## ASSIGNED TASK
State how many lines in the rows below contain the string "girerek", with case counting. Reply with the number alone.

- - -

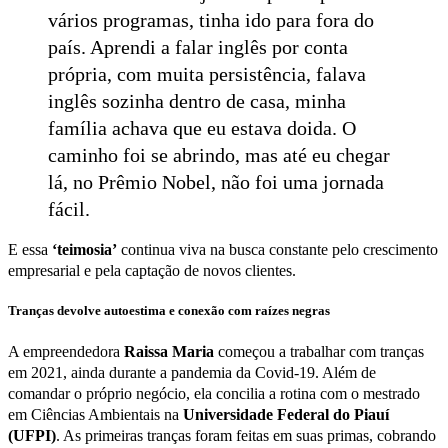
vários programas, tinha ido para fora do
país. Aprendi a falar inglês por conta
própria, com muita persistência, falava
inglês sozinha dentro de casa, minha
família achava que eu estava doida. O
caminho foi se abrindo, mas até eu chegar
lá, no Prêmio Nobel, não foi uma jornada
fácil.
E essa
‘teimosia’
continua viva na busca constante pelo crescimento
empresarial e pela captação de novos clientes.
Tranças devolve autoestima e conexão com raízes negras
A empreendedora
Raissa Maria
começou a trabalhar com tranças
em 2021, ainda durante a pandemia da Covid-19. Além de
comandar o próprio negócio, ela concilia a rotina com o mestrado
em Ciências Ambientais na
Universidade Federal do Piauí
(UFPI)
. As primeiras tranças foram feitas em suas primas, cobrando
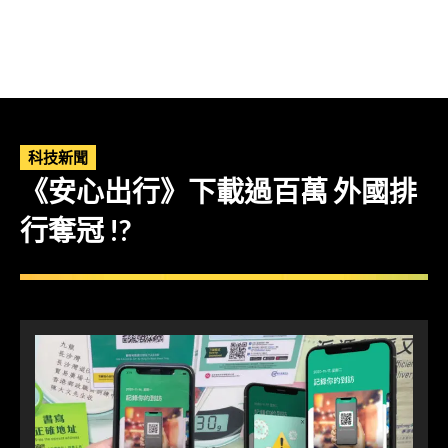
科技新聞
《安心出行》下載過百萬 外國排
行奪冠 !?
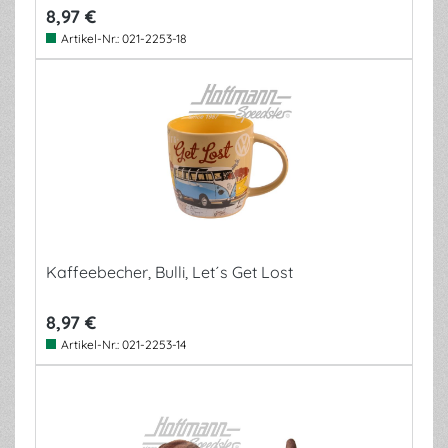
8,97 €
Artikel-Nr.:
021-2253-18
Kaffeebecher, Bulli, Let´s Get Lost
8,97 €
Artikel-Nr.:
021-2253-14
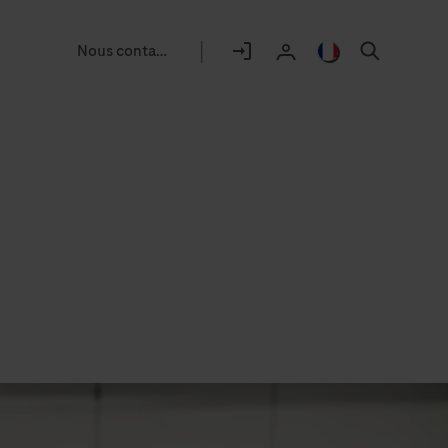
|
Nous contacter
Sélecteur
d'emplacement
Se
France
Chercher
User
déconnecter
/
profile
Français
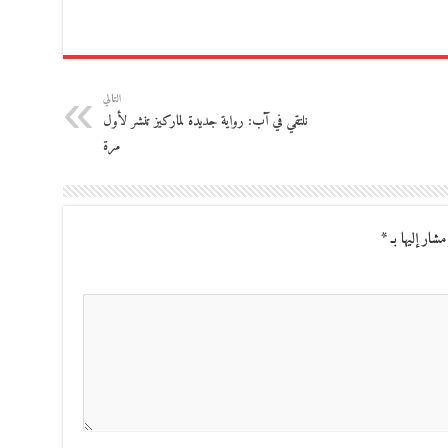
التالي
نلتقي في آب: رواية جديدة لماركيز تنشر لأول
مرة
مشار إليها بـ
*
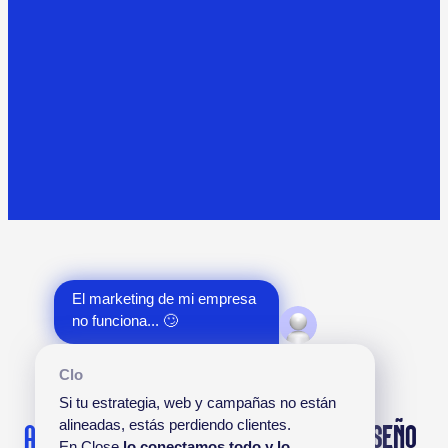
El marketing de mi empresa 
no funciona... 🙄
Clo
Si tu estrategia, web y campañas no están 
alineadas, estás perdiendo clientes.
AGENCIA DE MARKETING DIGITAL CON
DISEÑO
En Close 
lo conectamos todo y lo 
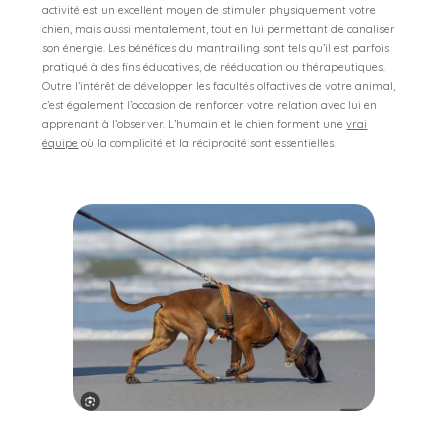
activité est un excellent moyen de stimuler physiquement votre
chien, mais aussi mentalement, tout en lui permettant de canaliser
son énergie. Les bénéfices du mantrailing sont tels qu’il est parfois
pratiqué à des fins éducatives, de rééducation ou thérapeutiques.
Outre l’intérêt de développer les facultés olfactives de votre animal,
c’est également l’occasion de renforcer votre relation avec lui en
apprenant
à l’observer.
L’humain et le chien forment une
vrai
équipe
où la complicité et la réciprocité sont essentielles.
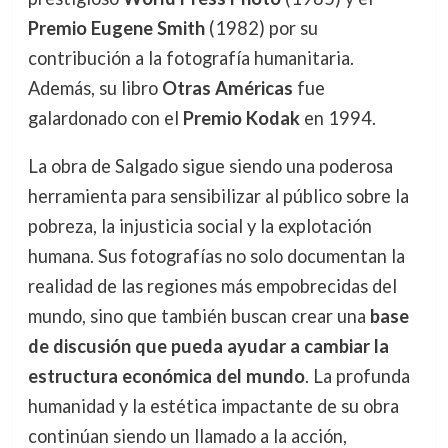
Premio Eugene Smith
(1982) por su
contribución a la fotografía humanitaria.
Además, su libro
Otras Américas
fue
galardonado con el
Premio Kodak
en 1994.
La obra de Salgado sigue siendo una poderosa
herramienta para sensibilizar al público sobre la
pobreza, la injusticia social y la explotación
humana. Sus fotografías no solo documentan la
realidad de las regiones más empobrecidas del
mundo, sino que también buscan crear una
base
de discusión que pueda ayudar a cambiar la
estructura económica del mundo
. La profunda
humanidad y la estética impactante de su obra
continúan siendo un llamado a la acción,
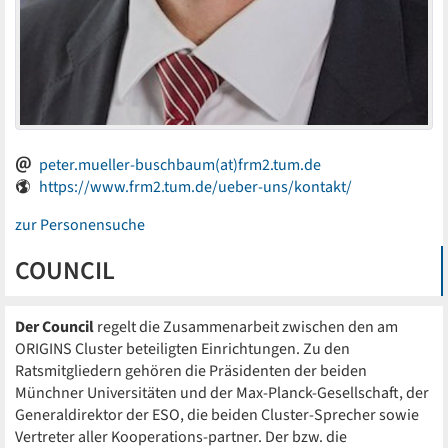
peter.mueller-buschbaum(at)frm2.tum.de
https://www.frm2.tum.de/ueber-uns/kontakt/
zur Personensuche
COUNCIL
Der Council
regelt die Zusammenarbeit zwischen den am
ORIGINS Cluster beteiligten Einrichtungen. Zu den
Ratsmitgliedern gehören die Präsidenten der beiden
Münchner Universitäten und der Max-Planck-Gesellschaft, der
Generaldirektor der ESO, die beiden Cluster-Sprecher sowie
Vertreter aller Kooperations-partner. Der bzw. die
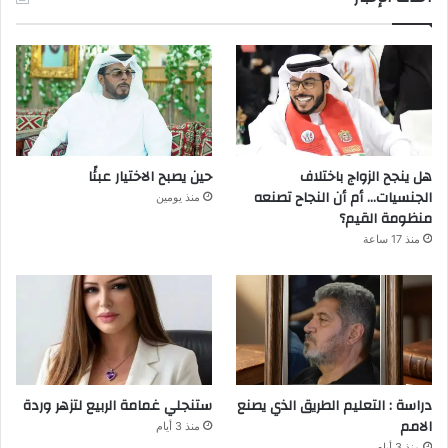
هل ينجح الزواج باختلاف
حين يصبح الاختيار عبئًا
الجنسيات… أم أن النجاح تصنعه
منذ يومين
منظومة القيم؟
منذ 17 ساعة
دراسة : التعليم الطريق الذي يصنع
ستنجلي غمامة الربيع لتزهر وردة
الامم
منذ 3 أيام
منذ 3 أيام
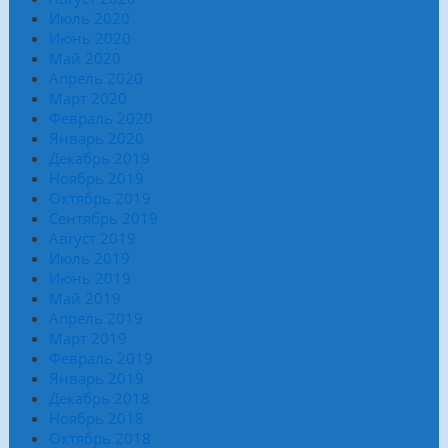
Июль 2020
Июнь 2020
Май 2020
Апрель 2020
Март 2020
Февраль 2020
Январь 2020
Декабрь 2019
Ноябрь 2019
Октябрь 2019
Сентябрь 2019
Август 2019
Июль 2019
Июнь 2019
Май 2019
Апрель 2019
Март 2019
Февраль 2019
Январь 2019
Декабрь 2018
Ноябрь 2018
Октябрь 2018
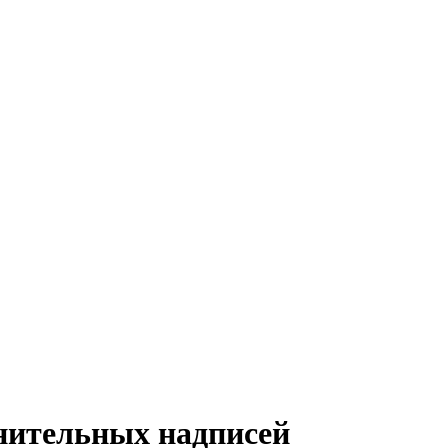
нительных надписей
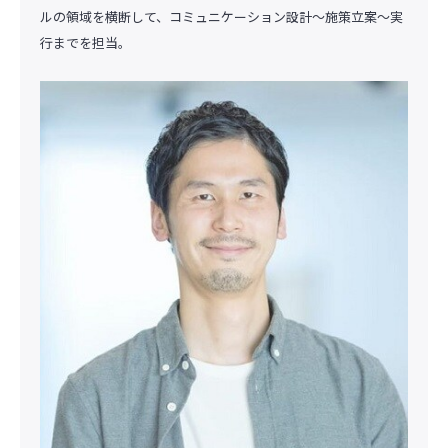
ルの領域を横断して、コミュニケーション設計～施策立案～実
行までを担当。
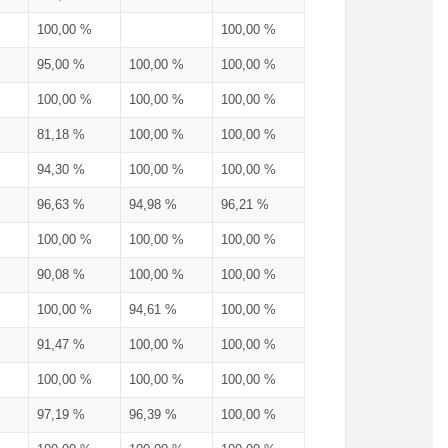
100,00 %
100,00 %
95,00 %
100,00 %
100,00 %
100,00 %
100,00 %
100,00 %
81,18 %
100,00 %
100,00 %
94,30 %
100,00 %
100,00 %
96,63 %
94,98 %
96,21 %
100,00 %
100,00 %
100,00 %
90,08 %
100,00 %
100,00 %
100,00 %
94,61 %
100,00 %
91,47 %
100,00 %
100,00 %
100,00 %
100,00 %
100,00 %
97,19 %
96,39 %
100,00 %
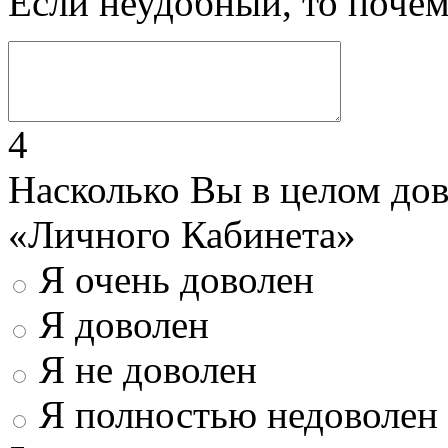
Если неудобный, то поче
4
Насколько Вы в целом до
«Личного Кабинета»
Я очень доволен
Я доволен
Я не доволен
Я полностью недоволен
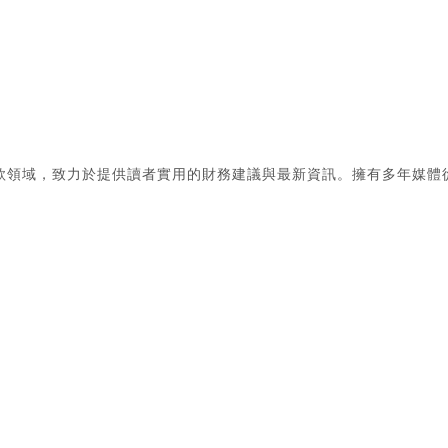
款領域，致力於提供讀者實用的財務建議與最新資訊。擁有多年媒體
。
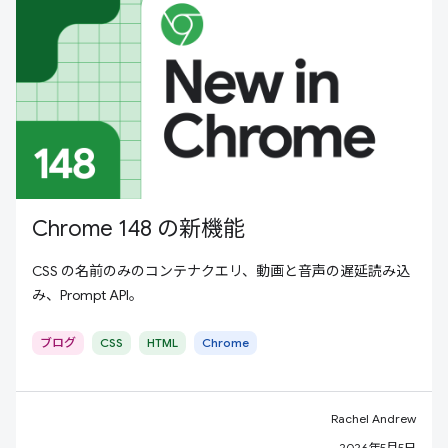
Chrome 148 の新機能
CSS の名前のみのコンテナクエリ、動画と音声の遅延読み込
み、Prompt API。
ブログ
CSS
HTML
Chrome
Rachel Andrew
2026年5月5日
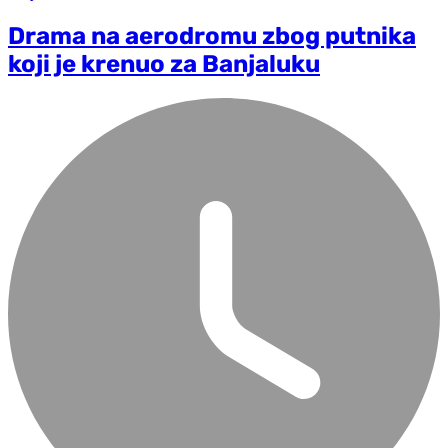
Drama na aerodromu zbog putnika
koji je krenuo za Banjaluku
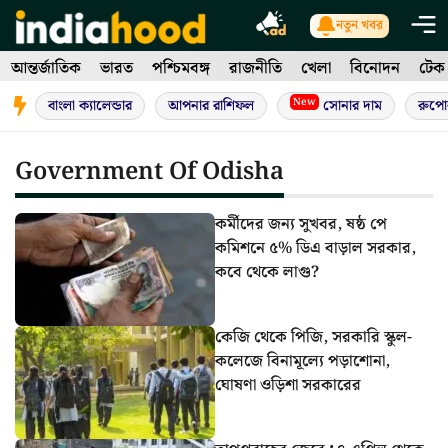
Skip
নতুন খবর
to
আন্তর্জাতিক
ভারত
পশ্চিমবঙ্গ
রাজনীতি
খেলা
বিনোদন
টেক
content
New
বাংলা ক্যালেন্ডার
আপনার রাশিফল
সোনার দাম
রুপো
Government Of Odisha
কর্মীদের জন্য সুখবর, ষষ্ঠ পে
কমিশনে ৫% ডিএ বাড়াল সরকার,
কবে থেকে লাগু?
কেজি থেকে পিজি, সরকারি স্কুল-
কলেজে বিনামূল্যে পড়াশোনা,
ঘোষণা ওড়িশা সরকারের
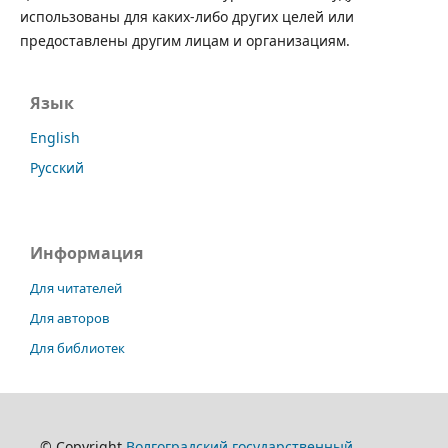
использованы для каких-либо других целей или
предоставлены другим лицам и организациям.
Язык
English
Русский
Информация
Для читателей
Для авторов
Для библиотек
© Copyright
Волгоградский государственный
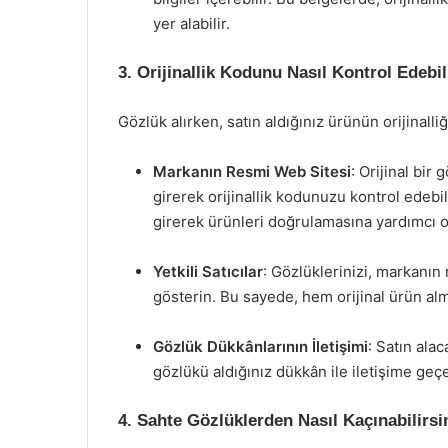
yer alabilir.
3. Orijinallik Kodunu Nasıl Kontrol Edebil
Gözlük alırken, satın aldığınız ürünün orijinalliğ
Markanın Resmi Web Sitesi
: Orijinal bir
girerek orijinallik kodunuzu kontrol edebili
girerek ürünleri doğrulamasına yardımcı o
Yetkili Satıcılar
: Gözlüklerinizi, markanın
gösterin. Bu sayede, hem orijinal ürün alm
Gözlük Dükkânlarının İletişimi
: Satın ala
gözlükü aldığınız dükkân ile iletişime geçer
4. Sahte Gözlüklerden Nasıl Kaçınabilirsi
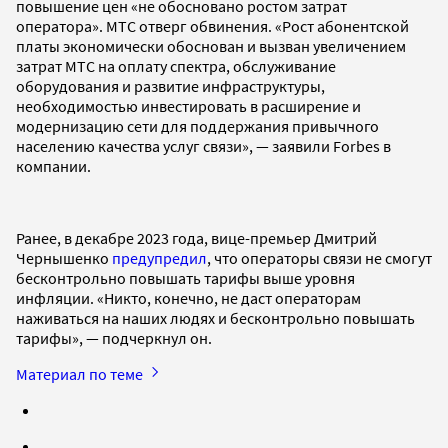
повышение цен «не обосновано ростом затрат
оператора». МТС отверг обвинения. «Рост абонентской
платы экономически обоснован и вызван увеличением
затрат МТС на оплату спектра, обслуживание
оборудования и развитие инфраструктуры,
необходимостью инвестировать в расширение и
модернизацию сети для поддержания привычного
населению качества услуг связи», — заявили Forbes в
компании.
Ранее, в декабре 2023 года, вице-премьер Дмитрий
Чернышенко
предупредил
, что операторы связи не смогут
бесконтрольно повышать тарифы выше уровня
инфляции. «Никто, конечно, не даст операторам
наживаться на наших людях и бесконтрольно повышать
тарифы», — подчеркнул он.
Материал по теме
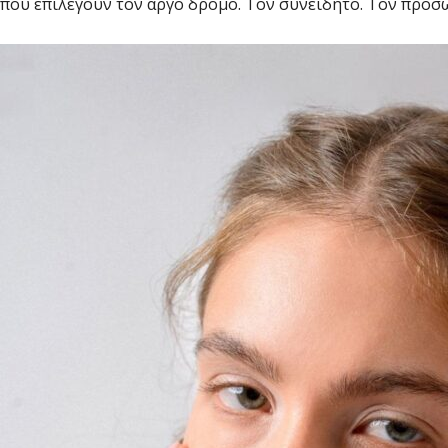
που επιλέγουν τον αργό δρόμο. Τον συνειδητό. Τον προσ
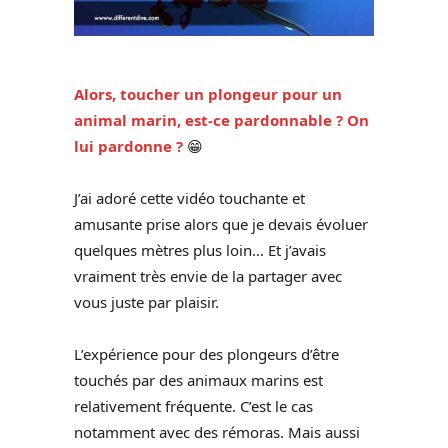
Alors, toucher un plongeur pour un
animal marin, est-ce pardonnable ? On
lui pardonne ?
😁
J’ai adoré cette vidéo touchante et
amusante prise alors que je devais évoluer
quelques mètres plus loin… Et j’avais
vraiment très envie de la partager avec
vous juste par plaisir.
L’expérience pour des plongeurs d’être
touchés par des animaux marins est
relativement fréquente. C’est le cas
notamment avec des rémoras. Mais aussi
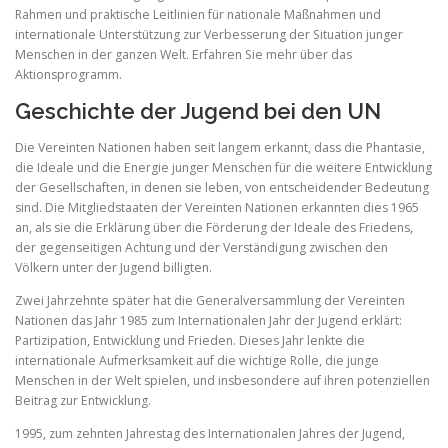
Rahmen und praktische Leitlinien für nationale Maßnahmen und
internationale Unterstützung zur Verbesserung der Situation junger
Menschen in der ganzen Welt. Erfahren Sie mehr über das
Aktionsprogramm.
Geschichte der Jugend bei den UN
Die Vereinten Nationen haben seit langem erkannt, dass die Phantasie,
die Ideale und die Energie junger Menschen für die weitere Entwicklung
der Gesellschaften, in denen sie leben, von entscheidender Bedeutung
sind. Die Mitgliedstaaten der Vereinten Nationen erkannten dies 1965
an, als sie die Erklärung über die Förderung der Ideale des Friedens,
der gegenseitigen Achtung und der Verständigung zwischen den
Völkern unter der Jugend billigten.
Zwei Jahrzehnte später hat die Generalversammlung der Vereinten
Nationen das Jahr 1985 zum Internationalen Jahr der Jugend erklärt:
Partizipation, Entwicklung und Frieden. Dieses Jahr lenkte die
internationale Aufmerksamkeit auf die wichtige Rolle, die junge
Menschen in der Welt spielen, und insbesondere auf ihren potenziellen
Beitrag zur Entwicklung.
1995, zum zehnten Jahrestag des Internationalen Jahres der Jugend,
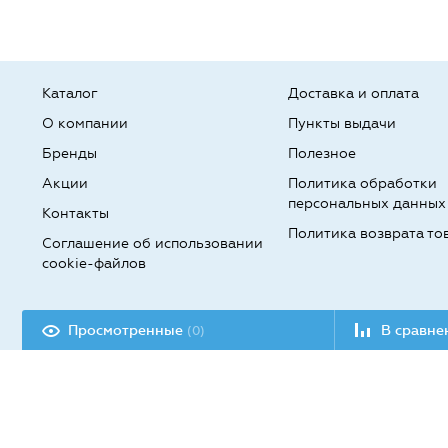
Каталог
Доставка и оплата
О компании
Пункты выдачи
Бренды
Полезное
Акции
Политика обработки
персональных данных
Контакты
Политика возврата то
Соглашение об использовании
cookie-файлов
Разработка сайта:
Просмотренные
В сравн
(0)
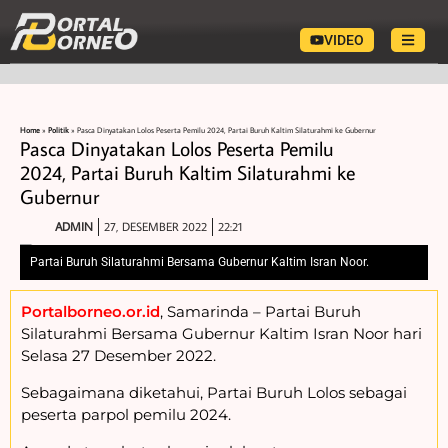
VIDEO
Home
»
Politik
»
Pasca Dinyatakan Lolos Peserta Pemilu 2024, Partai Buruh Kaltim Silaturahmi ke Gubernur
Pasca Dinyatakan Lolos Peserta Pemilu
2024, Partai Buruh Kaltim Silaturahmi ke
Gubernur
ADMIN
27, DESEMBER 2022
22:21
Partai Buruh Silaturahmi Bersama Gubernur Kaltim Isran Noor.
Portalborneo.or.id
, Samarinda – Partai Buruh
Silaturahmi Bersama Gubernur Kaltim Isran Noor hari
Selasa 27 Desember 2022.
Sebagaimana diketahui, Partai Buruh Lolos sebagai
peserta parpol pemilu 2024.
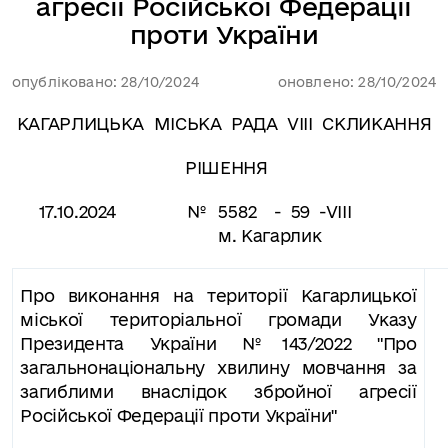
агресії Російської Федерації
проти України
опубліковано: 28/10/2024
оновлено: 28/10/2024
КАГАРЛИЦЬКА
МІСЬКА
РАДА
VІІІ
СКЛИКАННЯ
РІШЕННЯ
17.10.2024 № 558
2
- 59 -VIII
м. Кагарлик
Про виконання на території Кагарлицької
міської територіальної громади Указу
Президента України №143/2022 "Про
загальнонаціональну хвилину мовчання за
загиблими внаслідок збройної агресії
Російської Федерації проти України"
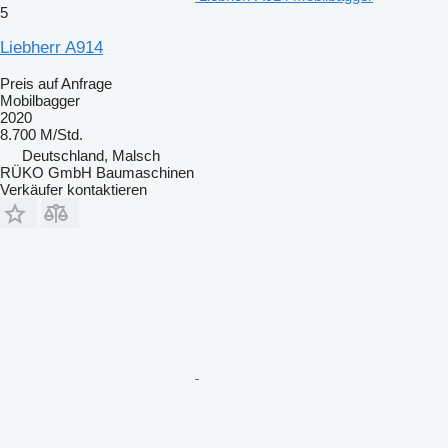
5
Liebherr A914
Preis auf Anfrage
Mobilbagger
2020
8.700 M/Std.
Deutschland, Malsch
RÜKO GmbH Baumaschinen
Verkäufer kontaktieren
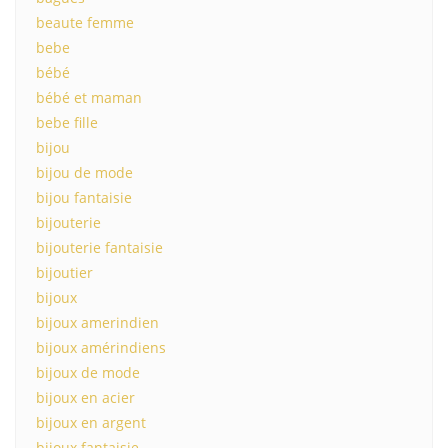
beaute femme
bebe
bébé
bébé et maman
bebe fille
bijou
bijou de mode
bijou fantaisie
bijouterie
bijouterie fantaisie
bijoutier
bijoux
bijoux amerindien
bijoux amérindiens
bijoux de mode
bijoux en acier
bijoux en argent
bijoux fantaisie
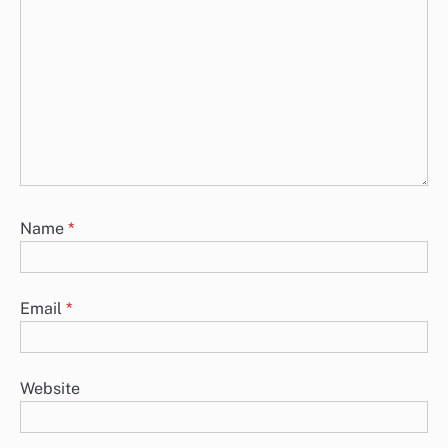
Name
*
Email
*
Website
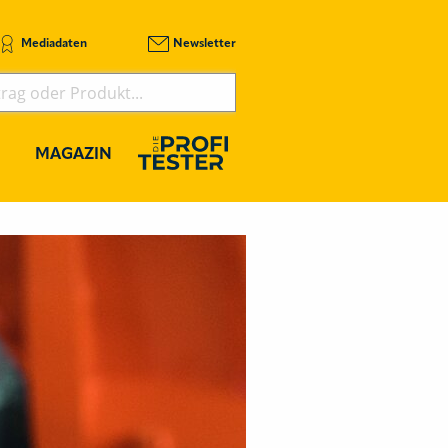
Mediadaten
Newsletter
MAGAZIN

- - -

## WRITTEN RESPONSE
2